READING TEXT
Early in the show’s first act, Seabury, in an Anglican cleric’s robe, sings a prim Tory denunciation of the Continental Congress on the streets of Manhattan. “Heed not the rabble who scream ‘Revolution!’ They have not your interest at heart,” he intones, in a baroque style distinctly unlike the rest of the show’s pop- and hip-hop–inflected score. The scene is an excuse for young Alexander Hamilton to show off his debating chops. When Seabury repeats his verse, Hamilton talks over him using a kind of counterpoint that echoes Seabury’s words: “He’d have you all unravel at the sound of screams but the revolution is comin’ / The have-nots are gonna win this.”
The scene has its roots in historical fact: Hamilton and Seabury really did debate, but not face to face. Instead, they traded fiery pamphlets. Seabury, a Connecticut native, was the son of a Congregational minister who had converted to the Anglican faith; the younger Seabury was one of a small minority of Anglican students during his time at Yale. He became a priest himself, and he was serving in the New York village of Westchester (now part of the Bronx) in 1774 and 1775 when he wrote a series of Loyalist pamphlets under the pen name “A. W. Farmer” (i.e., A Westchester Farmer). “If I must be enslaved,” he wrote, “let it be by a King at least, and not by a parcel of lawless, upstart committee-men.”
Hamilton, a 17-year-old student at Kings College, responded with his own pamphlets. The title of the first one gives a sense of their tone: “A Full Vindication of the Measures of the Congress, From the Calumnies of their Enemies; in answer to a letter, under the signature of A. W. Farmer. Whereby his Sophistry is exposed, his Cavils confuted, his Artifices detected, and his Wit ridiculed.”
Whatever the merits of Seabury’s argument might have been, popular opinion was decidedly not on his side. In November 1775, he was arrested by rebels in Westchester and brought to New Haven, where he was paraded through the streets and held captive for six weeks before being allowed to leave. He found refuge in New York as chaplain to an American Loyalist regiment that was organized by another Yale graduate, Edmund Fanning ’57.
Seabury never appears again in Hamilton, but his real life had a remarkable second act. In 1783, ten of the few remaining Anglican priests in Connecticut gathered in Woodbury to consider the crisis brought about by the Revolution. Many priests and followers of the faith were Loyalists who had left the country once the British defeat was inevitable. And there was no church hierarchy: the colonies had never had their own bishop, which tradition required for church administration and the ordination of new priests.

EXERCISES
(1) The title of Hamilton's first pamphlet, in the text on Seabury and Hamilton, names several things of A. W. Farmer's that it will deal with. List each of them with the verb the title pairs it with.
(2) Answer from the text on Seabury and Hamilton:
(a) What pen name did Seabury use for his Loyalist pamphlets?
(b) How old was Hamilton when he responded with his own pamphlets?
(c) For how long was Seabury held captive in New Haven?
(3) Translate this sentence from the text on Seabury and Hamilton into Spanish: "Hamilton, a 17-year-old student at Kings College, responded with his own pamphlets."

DATA FOR REVIEW

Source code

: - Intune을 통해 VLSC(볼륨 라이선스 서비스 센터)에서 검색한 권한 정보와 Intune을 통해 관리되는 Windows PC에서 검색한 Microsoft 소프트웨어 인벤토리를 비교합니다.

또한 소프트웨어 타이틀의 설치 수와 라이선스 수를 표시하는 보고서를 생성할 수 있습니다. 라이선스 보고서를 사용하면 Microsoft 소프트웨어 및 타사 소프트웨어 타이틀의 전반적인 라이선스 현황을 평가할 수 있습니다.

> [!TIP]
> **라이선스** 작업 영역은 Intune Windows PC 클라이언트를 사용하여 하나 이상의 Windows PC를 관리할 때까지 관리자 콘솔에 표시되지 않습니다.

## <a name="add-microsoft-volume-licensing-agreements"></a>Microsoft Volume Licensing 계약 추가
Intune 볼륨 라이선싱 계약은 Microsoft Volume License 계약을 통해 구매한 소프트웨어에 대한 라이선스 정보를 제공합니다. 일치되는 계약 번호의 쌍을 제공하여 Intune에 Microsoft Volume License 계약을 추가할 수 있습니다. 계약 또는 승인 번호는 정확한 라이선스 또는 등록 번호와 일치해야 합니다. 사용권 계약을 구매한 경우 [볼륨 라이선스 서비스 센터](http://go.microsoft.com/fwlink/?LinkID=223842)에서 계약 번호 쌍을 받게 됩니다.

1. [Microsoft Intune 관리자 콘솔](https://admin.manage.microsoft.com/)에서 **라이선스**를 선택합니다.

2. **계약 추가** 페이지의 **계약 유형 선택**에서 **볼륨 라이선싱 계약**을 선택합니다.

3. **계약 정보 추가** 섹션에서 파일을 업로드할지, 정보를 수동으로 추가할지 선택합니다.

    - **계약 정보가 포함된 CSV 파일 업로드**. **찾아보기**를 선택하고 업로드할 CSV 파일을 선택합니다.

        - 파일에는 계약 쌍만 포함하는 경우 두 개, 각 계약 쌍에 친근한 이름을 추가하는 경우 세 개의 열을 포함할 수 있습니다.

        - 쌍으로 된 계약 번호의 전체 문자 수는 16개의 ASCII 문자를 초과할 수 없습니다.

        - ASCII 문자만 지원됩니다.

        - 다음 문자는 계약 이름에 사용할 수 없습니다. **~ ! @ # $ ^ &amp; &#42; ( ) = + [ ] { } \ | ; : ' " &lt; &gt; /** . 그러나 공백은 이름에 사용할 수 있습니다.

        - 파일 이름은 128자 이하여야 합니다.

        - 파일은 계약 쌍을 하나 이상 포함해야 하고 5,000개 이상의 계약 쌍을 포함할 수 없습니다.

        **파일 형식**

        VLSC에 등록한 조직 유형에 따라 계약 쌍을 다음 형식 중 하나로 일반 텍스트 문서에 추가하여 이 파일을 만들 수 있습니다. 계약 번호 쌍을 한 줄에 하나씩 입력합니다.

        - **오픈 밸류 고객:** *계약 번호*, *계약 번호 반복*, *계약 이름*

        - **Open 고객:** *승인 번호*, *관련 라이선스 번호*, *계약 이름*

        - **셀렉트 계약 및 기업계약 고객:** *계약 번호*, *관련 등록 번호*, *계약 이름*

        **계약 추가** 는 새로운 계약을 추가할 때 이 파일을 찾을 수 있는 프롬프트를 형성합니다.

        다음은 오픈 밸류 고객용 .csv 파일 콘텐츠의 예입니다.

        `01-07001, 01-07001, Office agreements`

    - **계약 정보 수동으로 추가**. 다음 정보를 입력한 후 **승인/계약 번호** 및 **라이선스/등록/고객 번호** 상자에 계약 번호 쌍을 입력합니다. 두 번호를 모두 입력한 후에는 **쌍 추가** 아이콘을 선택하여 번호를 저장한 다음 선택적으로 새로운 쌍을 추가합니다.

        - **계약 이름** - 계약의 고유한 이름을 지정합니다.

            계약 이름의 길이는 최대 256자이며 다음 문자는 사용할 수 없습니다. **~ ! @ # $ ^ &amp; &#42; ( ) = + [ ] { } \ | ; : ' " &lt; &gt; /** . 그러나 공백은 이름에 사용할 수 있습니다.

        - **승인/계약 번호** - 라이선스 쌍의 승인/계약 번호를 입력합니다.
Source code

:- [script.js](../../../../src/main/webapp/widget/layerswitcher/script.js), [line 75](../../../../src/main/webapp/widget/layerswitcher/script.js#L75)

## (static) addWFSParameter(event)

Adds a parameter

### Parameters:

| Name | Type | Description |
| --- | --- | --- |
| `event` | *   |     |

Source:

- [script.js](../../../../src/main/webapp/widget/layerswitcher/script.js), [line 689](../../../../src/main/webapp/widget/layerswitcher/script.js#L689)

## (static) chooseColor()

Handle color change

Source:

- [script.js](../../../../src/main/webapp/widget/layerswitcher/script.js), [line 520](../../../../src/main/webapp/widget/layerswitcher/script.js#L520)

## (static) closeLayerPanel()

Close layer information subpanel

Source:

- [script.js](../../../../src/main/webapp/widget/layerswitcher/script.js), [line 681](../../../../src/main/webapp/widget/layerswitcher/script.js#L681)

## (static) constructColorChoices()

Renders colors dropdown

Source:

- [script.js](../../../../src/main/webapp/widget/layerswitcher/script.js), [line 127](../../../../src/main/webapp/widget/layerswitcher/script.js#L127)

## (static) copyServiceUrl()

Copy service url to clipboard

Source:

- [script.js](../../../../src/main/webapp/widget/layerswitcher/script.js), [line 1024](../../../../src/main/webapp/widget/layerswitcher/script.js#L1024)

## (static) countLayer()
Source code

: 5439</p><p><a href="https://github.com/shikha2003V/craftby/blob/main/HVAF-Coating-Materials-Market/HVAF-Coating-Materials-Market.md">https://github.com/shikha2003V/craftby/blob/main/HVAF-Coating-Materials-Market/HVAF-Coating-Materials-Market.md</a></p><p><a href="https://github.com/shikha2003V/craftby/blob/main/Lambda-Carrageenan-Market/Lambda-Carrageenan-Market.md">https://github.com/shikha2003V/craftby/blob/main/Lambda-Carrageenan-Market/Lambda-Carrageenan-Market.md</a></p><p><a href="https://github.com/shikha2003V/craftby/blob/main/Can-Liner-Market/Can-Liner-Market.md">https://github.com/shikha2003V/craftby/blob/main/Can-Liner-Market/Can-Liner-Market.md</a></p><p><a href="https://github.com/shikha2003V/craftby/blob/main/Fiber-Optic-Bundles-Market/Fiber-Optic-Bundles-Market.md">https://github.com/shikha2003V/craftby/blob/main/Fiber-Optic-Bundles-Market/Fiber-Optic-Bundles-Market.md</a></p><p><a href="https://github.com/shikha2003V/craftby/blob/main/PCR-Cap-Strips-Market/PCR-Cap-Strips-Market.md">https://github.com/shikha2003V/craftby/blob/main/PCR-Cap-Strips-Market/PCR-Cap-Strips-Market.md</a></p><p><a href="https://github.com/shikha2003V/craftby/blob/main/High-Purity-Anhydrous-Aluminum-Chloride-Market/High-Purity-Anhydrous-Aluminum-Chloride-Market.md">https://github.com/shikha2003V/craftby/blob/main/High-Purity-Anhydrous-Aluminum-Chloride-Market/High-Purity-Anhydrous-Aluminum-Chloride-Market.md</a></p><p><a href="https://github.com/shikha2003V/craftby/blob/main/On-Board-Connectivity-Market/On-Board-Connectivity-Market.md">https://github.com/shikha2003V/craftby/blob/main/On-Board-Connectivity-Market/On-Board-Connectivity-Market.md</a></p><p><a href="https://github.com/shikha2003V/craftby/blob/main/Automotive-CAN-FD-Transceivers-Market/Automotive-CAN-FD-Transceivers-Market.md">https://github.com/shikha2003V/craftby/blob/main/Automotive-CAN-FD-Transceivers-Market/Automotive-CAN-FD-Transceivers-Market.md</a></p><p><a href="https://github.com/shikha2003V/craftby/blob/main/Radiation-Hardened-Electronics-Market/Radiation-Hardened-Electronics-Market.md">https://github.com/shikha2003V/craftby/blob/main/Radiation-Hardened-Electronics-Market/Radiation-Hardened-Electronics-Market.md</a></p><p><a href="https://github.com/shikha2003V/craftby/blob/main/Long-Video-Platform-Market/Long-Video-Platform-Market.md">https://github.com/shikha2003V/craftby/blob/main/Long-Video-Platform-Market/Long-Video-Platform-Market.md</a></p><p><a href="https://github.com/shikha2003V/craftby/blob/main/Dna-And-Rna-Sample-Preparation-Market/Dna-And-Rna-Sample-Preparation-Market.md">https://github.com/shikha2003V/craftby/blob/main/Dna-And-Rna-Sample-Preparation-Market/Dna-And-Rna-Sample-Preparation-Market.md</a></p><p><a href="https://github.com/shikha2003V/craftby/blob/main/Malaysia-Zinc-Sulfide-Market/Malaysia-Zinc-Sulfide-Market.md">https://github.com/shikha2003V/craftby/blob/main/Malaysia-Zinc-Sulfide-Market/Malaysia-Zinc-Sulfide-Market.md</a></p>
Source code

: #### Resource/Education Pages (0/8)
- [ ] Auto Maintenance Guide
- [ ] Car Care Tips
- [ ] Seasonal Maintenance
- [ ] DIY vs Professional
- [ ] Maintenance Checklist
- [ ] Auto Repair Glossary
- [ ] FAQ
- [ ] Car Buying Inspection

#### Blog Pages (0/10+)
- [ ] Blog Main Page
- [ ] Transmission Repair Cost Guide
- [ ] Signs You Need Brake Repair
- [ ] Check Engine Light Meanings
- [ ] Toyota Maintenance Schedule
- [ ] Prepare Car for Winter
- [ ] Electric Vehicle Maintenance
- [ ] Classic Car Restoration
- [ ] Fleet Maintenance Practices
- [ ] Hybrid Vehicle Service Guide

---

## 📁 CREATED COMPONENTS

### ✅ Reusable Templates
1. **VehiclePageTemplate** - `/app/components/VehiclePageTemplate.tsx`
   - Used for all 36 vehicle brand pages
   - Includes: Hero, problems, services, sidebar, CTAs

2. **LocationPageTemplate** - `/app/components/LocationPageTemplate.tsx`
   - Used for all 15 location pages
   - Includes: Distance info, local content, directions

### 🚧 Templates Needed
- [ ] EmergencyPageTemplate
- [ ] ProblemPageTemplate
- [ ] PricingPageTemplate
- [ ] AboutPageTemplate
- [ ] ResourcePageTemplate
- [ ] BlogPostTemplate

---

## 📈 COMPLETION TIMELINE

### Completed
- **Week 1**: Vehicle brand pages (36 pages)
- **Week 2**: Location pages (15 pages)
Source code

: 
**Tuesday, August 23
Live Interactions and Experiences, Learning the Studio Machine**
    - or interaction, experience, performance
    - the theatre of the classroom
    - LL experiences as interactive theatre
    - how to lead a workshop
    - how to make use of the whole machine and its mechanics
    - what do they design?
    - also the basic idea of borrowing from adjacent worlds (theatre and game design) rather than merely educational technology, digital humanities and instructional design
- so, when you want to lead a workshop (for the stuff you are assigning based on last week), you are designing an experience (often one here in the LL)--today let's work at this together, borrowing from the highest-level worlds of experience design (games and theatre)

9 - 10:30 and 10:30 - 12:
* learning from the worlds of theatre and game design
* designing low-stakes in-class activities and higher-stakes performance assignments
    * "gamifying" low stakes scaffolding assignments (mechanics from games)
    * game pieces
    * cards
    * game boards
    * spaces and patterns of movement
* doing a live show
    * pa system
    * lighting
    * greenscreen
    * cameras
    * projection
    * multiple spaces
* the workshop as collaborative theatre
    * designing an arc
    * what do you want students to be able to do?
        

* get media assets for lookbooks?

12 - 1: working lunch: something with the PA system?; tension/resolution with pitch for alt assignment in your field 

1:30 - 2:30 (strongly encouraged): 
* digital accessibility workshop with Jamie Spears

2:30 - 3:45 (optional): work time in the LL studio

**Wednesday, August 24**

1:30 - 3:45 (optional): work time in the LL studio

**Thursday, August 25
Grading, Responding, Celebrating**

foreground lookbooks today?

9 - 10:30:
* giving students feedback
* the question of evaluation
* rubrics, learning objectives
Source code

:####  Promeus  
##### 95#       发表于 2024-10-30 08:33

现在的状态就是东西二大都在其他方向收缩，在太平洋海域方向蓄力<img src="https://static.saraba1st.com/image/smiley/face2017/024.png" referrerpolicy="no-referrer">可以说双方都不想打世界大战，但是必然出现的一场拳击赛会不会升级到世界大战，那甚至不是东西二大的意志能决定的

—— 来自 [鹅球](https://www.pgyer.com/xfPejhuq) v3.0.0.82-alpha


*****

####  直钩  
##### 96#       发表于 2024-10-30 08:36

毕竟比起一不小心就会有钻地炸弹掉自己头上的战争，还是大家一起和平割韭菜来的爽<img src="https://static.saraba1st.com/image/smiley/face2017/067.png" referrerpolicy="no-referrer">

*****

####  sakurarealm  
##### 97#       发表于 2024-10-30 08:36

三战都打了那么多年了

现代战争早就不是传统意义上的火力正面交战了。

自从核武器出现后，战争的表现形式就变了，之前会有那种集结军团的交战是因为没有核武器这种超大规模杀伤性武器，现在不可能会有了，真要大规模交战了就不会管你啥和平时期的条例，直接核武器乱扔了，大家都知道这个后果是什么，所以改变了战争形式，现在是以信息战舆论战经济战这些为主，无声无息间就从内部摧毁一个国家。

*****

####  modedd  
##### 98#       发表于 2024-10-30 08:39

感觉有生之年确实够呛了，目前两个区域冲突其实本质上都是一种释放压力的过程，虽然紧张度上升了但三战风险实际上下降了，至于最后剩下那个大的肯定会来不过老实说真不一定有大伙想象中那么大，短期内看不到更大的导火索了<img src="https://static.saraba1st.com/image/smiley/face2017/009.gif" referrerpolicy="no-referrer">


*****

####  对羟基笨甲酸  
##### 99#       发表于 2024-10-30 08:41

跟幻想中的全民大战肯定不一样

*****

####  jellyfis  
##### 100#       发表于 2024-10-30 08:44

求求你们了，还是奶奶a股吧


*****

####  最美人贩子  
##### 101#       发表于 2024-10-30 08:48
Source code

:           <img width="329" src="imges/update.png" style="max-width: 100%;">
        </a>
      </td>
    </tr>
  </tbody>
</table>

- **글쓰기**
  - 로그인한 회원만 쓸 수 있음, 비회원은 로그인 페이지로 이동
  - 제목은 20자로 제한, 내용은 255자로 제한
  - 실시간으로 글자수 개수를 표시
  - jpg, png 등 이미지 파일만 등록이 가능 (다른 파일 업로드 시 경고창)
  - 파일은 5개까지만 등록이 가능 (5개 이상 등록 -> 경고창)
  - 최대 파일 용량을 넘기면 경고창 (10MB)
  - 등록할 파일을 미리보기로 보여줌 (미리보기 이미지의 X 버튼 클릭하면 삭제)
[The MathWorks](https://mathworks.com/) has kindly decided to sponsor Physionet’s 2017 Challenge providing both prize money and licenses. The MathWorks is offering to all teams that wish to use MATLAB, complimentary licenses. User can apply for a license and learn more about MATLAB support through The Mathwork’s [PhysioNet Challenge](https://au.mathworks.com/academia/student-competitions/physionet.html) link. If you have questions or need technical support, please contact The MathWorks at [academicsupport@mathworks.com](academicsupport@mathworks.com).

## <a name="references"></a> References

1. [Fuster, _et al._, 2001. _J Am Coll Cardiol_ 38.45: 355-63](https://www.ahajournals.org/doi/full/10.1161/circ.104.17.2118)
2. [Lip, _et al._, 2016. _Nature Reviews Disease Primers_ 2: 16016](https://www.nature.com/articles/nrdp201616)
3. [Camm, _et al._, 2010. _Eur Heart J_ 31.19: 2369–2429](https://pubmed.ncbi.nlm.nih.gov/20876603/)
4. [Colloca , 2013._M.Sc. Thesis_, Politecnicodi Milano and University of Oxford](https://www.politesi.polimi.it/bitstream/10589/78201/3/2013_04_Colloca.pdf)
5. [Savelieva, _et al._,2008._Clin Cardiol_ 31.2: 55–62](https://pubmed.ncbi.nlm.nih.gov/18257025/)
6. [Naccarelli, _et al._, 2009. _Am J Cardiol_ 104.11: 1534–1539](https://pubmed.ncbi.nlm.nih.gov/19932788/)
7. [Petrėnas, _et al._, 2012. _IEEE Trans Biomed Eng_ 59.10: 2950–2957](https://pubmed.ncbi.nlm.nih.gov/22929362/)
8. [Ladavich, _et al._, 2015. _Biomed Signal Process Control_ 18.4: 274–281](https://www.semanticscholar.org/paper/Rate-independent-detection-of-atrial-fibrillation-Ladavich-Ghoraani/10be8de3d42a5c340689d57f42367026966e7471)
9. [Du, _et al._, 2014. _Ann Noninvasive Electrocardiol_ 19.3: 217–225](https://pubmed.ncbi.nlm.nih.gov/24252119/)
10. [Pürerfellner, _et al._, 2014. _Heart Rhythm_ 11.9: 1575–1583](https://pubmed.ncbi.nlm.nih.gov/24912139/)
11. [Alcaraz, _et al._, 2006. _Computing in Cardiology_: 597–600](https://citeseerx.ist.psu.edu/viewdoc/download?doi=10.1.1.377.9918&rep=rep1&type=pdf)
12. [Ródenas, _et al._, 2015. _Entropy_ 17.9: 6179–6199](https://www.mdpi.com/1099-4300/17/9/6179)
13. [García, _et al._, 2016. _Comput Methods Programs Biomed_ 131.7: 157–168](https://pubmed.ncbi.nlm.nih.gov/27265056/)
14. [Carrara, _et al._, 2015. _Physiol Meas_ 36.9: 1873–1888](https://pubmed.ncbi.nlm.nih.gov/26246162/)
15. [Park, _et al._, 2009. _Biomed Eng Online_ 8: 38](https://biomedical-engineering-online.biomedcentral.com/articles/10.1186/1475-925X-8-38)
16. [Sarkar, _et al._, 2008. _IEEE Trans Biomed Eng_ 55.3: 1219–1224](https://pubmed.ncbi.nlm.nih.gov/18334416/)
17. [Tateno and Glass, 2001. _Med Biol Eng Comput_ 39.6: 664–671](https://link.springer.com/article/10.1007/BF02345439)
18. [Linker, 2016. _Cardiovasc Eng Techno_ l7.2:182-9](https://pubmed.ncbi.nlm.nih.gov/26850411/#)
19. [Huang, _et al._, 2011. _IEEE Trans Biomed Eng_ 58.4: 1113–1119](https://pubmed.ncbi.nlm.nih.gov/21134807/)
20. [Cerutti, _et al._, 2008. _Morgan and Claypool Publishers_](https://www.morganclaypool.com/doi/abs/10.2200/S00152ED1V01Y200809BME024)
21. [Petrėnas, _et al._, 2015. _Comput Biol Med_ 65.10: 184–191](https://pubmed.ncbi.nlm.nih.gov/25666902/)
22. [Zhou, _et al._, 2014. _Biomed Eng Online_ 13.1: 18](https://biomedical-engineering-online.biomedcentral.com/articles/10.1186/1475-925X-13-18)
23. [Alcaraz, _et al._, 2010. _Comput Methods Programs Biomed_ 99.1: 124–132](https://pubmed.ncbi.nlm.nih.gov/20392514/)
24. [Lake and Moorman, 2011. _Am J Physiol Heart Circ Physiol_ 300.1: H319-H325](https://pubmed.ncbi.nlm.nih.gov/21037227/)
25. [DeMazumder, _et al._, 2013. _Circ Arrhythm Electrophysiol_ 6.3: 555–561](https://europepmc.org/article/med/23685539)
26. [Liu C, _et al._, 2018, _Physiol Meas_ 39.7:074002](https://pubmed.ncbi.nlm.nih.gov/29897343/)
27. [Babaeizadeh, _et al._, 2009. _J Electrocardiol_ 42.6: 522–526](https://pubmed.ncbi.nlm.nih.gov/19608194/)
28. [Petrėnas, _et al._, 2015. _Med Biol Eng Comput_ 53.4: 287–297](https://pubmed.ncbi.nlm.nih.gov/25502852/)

EXPECTED OUTPUTS
(1)
Sophistry: exposed
Cavils: confuted
Artifices: detected
Wit: ridiculed

(2)
(a) "A. W. Farmer," meaning A Westchester Farmer.
(b) 17 years old.
(c) Six weeks.

(3) Hamilton, un estudiante de 17 años del Kings College, respondió con sus propios panfletos.